Create a collector config file and make it available to the container (via S3, SSM Parameter Store, or a custom image).
receivers:
  otlp:
    protocols:
      grpc:
        endpoint: 0.0.0.0:4317
      http:
        endpoint: 0.0.0.0:4318

processors:
  batch:

exporters:
  otlphttp/bronto:
    logs_endpoint: "https://ingestion.<REGION>.bronto.io/v1/logs"
    traces_endpoint: "https://ingestion.<REGION>.bronto.io/v1/traces"
    compression: none
    headers:
      x-bronto-api-key: <YOUR_API_KEY>

service:
  pipelines:
    logs:
      receivers: [otlp]
      processors: [batch]
      exporters: [otlphttp/bronto]
    traces:
      receivers: [otlp]
      processors: [batch]
      exporters: [otlphttp/bronto]
Replace <REGION> with eu or us and <YOUR_API_KEY> with your Bronto API key.
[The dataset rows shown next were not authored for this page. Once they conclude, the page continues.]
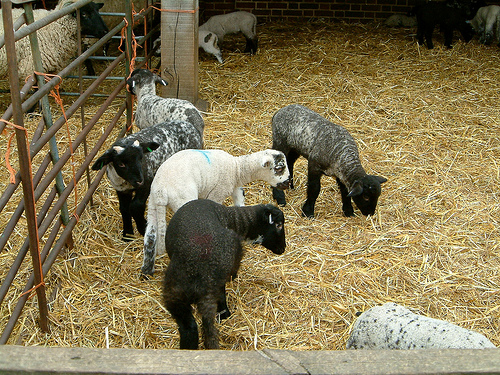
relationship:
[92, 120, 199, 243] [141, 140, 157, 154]
sheep has ear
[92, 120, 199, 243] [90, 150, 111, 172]
sheep has ear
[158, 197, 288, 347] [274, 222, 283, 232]
sheep has eye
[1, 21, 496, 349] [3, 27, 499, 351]
hay on ground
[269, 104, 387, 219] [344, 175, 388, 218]
baby goat has head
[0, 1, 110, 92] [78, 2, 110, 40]
sheep has face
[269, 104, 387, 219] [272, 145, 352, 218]
baby goat has legs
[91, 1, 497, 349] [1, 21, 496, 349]
goats are standing in hay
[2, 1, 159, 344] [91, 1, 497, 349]
fence near goats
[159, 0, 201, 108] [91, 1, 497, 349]
post behind goats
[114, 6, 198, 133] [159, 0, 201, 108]
string tied to post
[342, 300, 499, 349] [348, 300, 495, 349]
baby goat has spots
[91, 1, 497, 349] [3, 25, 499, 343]
goats are in pen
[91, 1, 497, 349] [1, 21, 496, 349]
goats are eating hay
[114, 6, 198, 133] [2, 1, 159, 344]
string on fence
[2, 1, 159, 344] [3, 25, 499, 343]
fence in pen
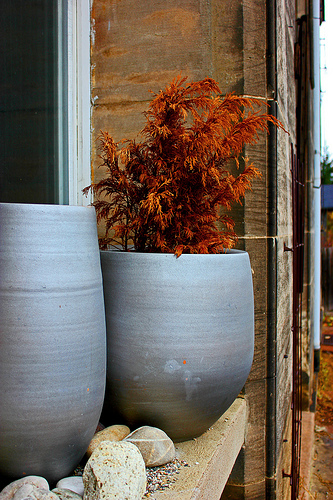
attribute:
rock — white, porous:
[80, 438, 150, 500]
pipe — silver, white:
[305, 0, 321, 352]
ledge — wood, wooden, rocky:
[149, 393, 247, 500]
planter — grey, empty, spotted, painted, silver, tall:
[101, 246, 256, 445]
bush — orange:
[86, 68, 293, 255]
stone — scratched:
[127, 425, 178, 470]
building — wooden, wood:
[1, 0, 310, 498]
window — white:
[0, 1, 90, 203]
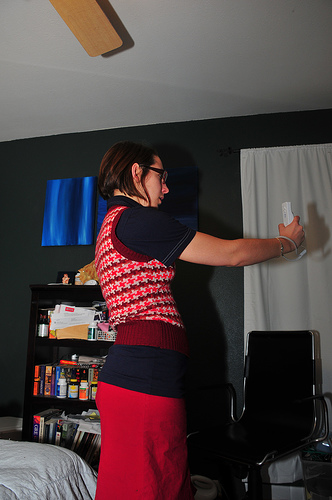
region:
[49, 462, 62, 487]
the blanket is white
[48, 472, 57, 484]
the blanket is white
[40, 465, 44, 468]
the blanket is white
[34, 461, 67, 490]
the blanket is white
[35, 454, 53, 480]
the blanket is white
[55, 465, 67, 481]
the blanket is white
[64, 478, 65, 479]
the blanket is white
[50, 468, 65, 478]
the blanket is white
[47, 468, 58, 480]
the blanket is white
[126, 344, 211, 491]
a woman in red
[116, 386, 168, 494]
a woman in red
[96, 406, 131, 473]
a woman in red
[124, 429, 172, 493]
a woman in red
ECS Task Definition (sidecar container)

{
  "name": "adot-collector",
  "image": "public.ecr.aws/aws-observability/aws-otel-collector:latest",
  "essential": false,
  "command": ["--config", "/etc/otel/config.yaml"],
  "portMappings": [
    { "containerPort": 4317, "protocol": "tcp" },
    { "containerPort": 4318, "protocol": "tcp" }
  ]
}
Your application container should export to http://localhost:4317 (gRPC) or http://localhost:4318 (HTTP).

Setup on EKS (DaemonSet)

Deploy ADOT as a DaemonSet so one collector pod runs per node. Application pods export telemetry to the node’s collector via the node IP or a local service.
apiVersion: apps/v1
kind: DaemonSet
metadata:
  name: adot-collector
  namespace: monitoring
spec:
  selector:
    matchLabels:
      app: adot-collector
  template:
    metadata:
      labels:
        app: adot-collector
    spec:
      containers:
        - name: adot-collector
          image: public.ecr.aws/aws-observability/aws-otel-collector:latest
          args: ["--config", "/etc/otel/config.yaml"]
          volumeMounts:
            - name: otel-config
              mountPath: /etc/otel
      volumes:
        - name: otel-config
          configMap:
            name: adot-config
Store the collector configuration above in a ConfigMap named adot-config.

Data Organization

ADOT uses OpenTelemetry resource attributes for routing. Bronto maps service.name to a Dataset and service.namespace to a Collection — see Data Organization for how datasets, collections, and tags work. Set these in the resource block of your collector config:
processors:
  resource:
    attributes:
      - key: service.name
        value: <YOUR_DATASET_NAME>
        action: upsert
      - key: service.namespace
        value: <YOUR_COLLECTION_NAME>
        action: upsert
You can also override routing per-exporter using HTTP headers, which is useful when one collector ships to multiple datasets:
HeaderDescription
x-bronto-datasetOverrides service.name
x-bronto-collectionOverrides service.namespace
x-bronto-tagsComma-separated tags to attach to events
exporters:
  otlphttp/bronto:
    logs_endpoint: https://ingestion.<REGION>.bronto.io/v1/logs
    headers:
      x-bronto-api-key: <YOUR_API_KEY>
      x-bronto-dataset: <YOUR_DATASET_NAME>
      x-bronto-collection: <YOUR_COLLECTION_NAME>
      x-bronto-tags: env=prod,team=platform

Cost Notes

  • No CloudWatch ingestion fees — logs and traces go directly from ADOT to Bronto over OTLP/HTTP.
  • Compute cost only — you pay for the ECS task or EKS pod running the collector, which is typically small relative to CloudWatch PUT and ingestion charges at scale.
  • Compare with the CloudWatch Log Forwarder if your services already write to CloudWatch and the migration cost outweighs the savings.